Much of wine’s aesthetic appeal lies in the unique sensory experience of wine aromas. Our sense of smell may be the dullest of the senses, but it is also the most mysterious and, for that reason, arguably the most alluring. The aromas that fly out of the glass and to our nose take us on an adventure, they transport us to foreign lands and different eras, they invite us into the enigmatic world of scent.
Not only is scent mysterious, it is also paradoxical. Scent is at once vivid and subtle, immediate and lingering. It can conjure in the mind images, places, memories and other sensations of euforia, seduction or relaxation. And yet, it does not exist in any concrete form. You can not touch it, or see it, or hear it, and nonetheless it makes its presence known. You may close your eyes and feel like your in a fresh, spring garden or immersed in a misty forest, only to open your eyes and find that nothing is there. At other times, the sensation can be felt so clearly and intensely, and yet you lack the adequate words to describe it. It is intangible and ineffable.
Scent is, of course, not limited to wine. It extends to nature and animals, cooking, cleaning products, soaps, candles, essential oils, and last but none the least, perfume.
In fact, perfume fully embraces the mysterious ambiance and attraction of scent. One only has to look at how it’s advertised…
Wine enthusiasts have a tendency to be squeamish about describing aromas, however perfumers do not. Especially Luca Turin, a biophysicist who works in the fragrance industry and has written a wonderful book on the science of smell, “The Secret of Scent”.
It is true that aromas come from volatile molecules, but is it the molecular shape or the molecular vibrations that determine the aroma? Turin explores both theories and beautifully illustrates how the perfumer’s quest is to find the perfect mixture between natural extracts and synthetic raw materials to create a beautiful, complex, and elegant scent. In fact, while in the wine industry aromas are expected to come from the grapes alone, the fragrance industry has much more liberty as they can and do create aroma molecules in the lab.
If aromas are derived from molecules, than you might say that they do exist in concrete form, however Turin points out that, “smell, like colour, is a biological phenomenon. It is not an intrinsic property of a molecule.”. Scent is what we feel when our smell receptors come into contact with the molecule. It exists in the relationship between substance and perception.
Furthermore, while some fragrances may be inspired by nature, they are rarely a pure representation of it. Perfumers will sometimes use certain perfumery bases rooted in natural smells as a building block, but the end result is often embellished with synthetic materials that have no equivalent in nature. With advances in chemistry, Turin suggests that the modern day perfumer has become like the abstract painter, no longer bound to realism.

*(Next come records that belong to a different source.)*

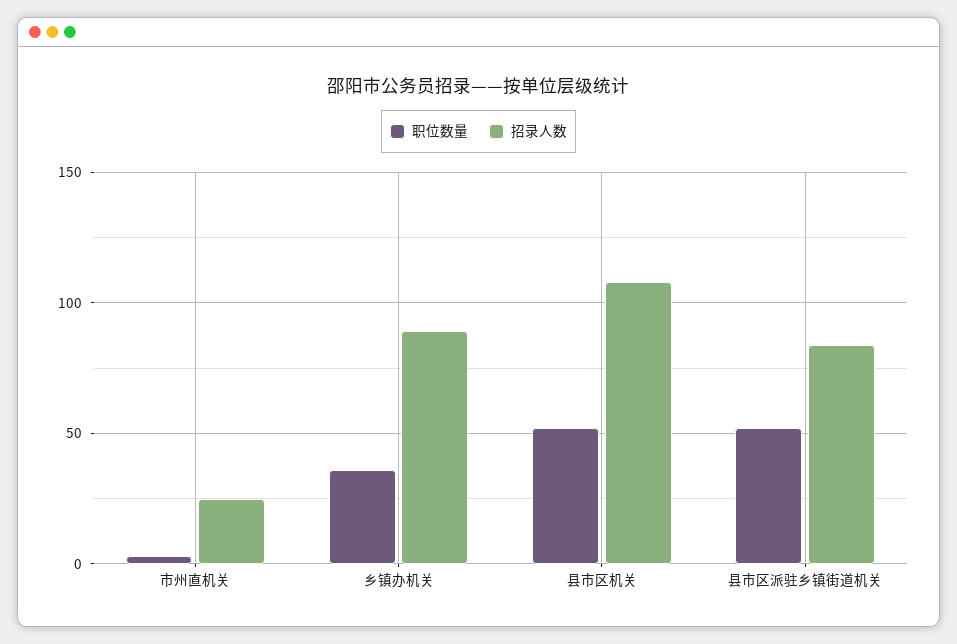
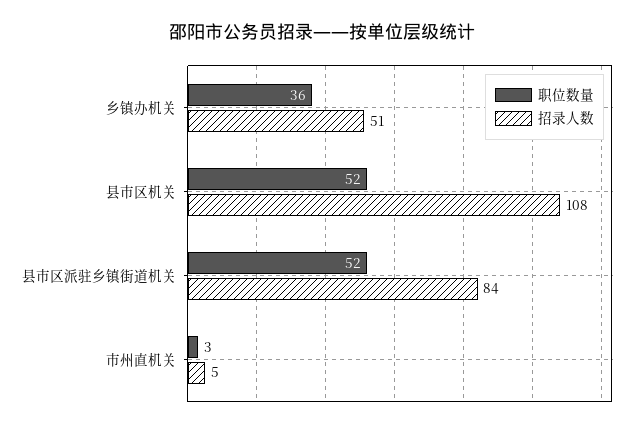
  {
    "职位数量": {
      "市州直机关": 3,
      "乡镇办机关": 36,
      "县市区机关": 52,
      "县市区派驻乡镇街道机关": 52
    },
    "招录人数": {
-     "市州直机关": 25,
+     "市州直机关": 5,
-     "乡镇办机关": 90,
+     "乡镇办机关": 51,
      "县市区机关": 108,
      "县市区派驻乡镇街道机关": 84
    }
  }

“By and large, perfumery lost interest in depicting anything in particular as soon as abstraction became possible, when chemists started making New Smells.”-Luca Turin, “The Secret of Scent”, pg. 18
The idea that scent is abstract, or at least can be in the world of fragrance, opens new doors to describing the sensations that arise from it. Describing wine aromas has always been predominantly focused on identifying their likeness in nature, more like a hyper-realist still life painting- but what if it could go beyond that, embracing all the complexity and nuance involved?
By way of example, here are a few wonderfully florid and expressive descriptions of scent from the perfumer, scientist and artist himself, Luca Turin…
“I have on my desk as I write this a smelling strip dipped in the peach base Pierre Nuyens composed for Quest… It is a huge, velvety, fluorescent peach thirty feet in diameter, with fuzz on it as deep as pile carpet, like Magritte’s huge fruit inside a room. It is a peach played slowly, an arpeggiato chord that lets you enjoy in slow motion the entire sweep of that astonishing Persian plum, from mouthwatering fruity acid, via biscuit-like softness, to powdery, almost soapy bottom.”
“Citral is amazingly lemony all by itself, and has exactly the right mixture of sweetness, resinous zing and pungent soapiness that somehow adds up to the message ‘lemon’, with all its associations of fresh, clean and sour (I salivate as I write this).”
“Lily of the valley… lands us in a Maxfield Parrish painting, bathed in eternal misty morning light: muguet territory. Muguet (curiously, the word is derived from musk) is French for lilly of the valley… the smell is wonderfully complex and delicate, somewhere between rose, cut grass and lemon, but with a fleshy, slightly raspy whiteness that recalls the eponymous lily”
“Esters are (there is no other way to describe them) transparent smells, watercolours for the nose, but they have close relatives that are more akin to pastels: the lactones.”
“Everyone has heard of musks, and some suppose them to be games smells suggestive of their provenance: the rear end of a furry animal. In fact, musks are harmless, quiet smells that patiently wait until everything else has evaporated to play their pianissimo strings. In perfumery, they play the role of both gesso and varnish. They act as a smooth, off-white backdrop on which colours look brighter, and they fill the gaps in a fragrance and give it a richer, deeper glow. What we call the smell of clean linen is actually the smell of synthetic musks developed in the 1960s.”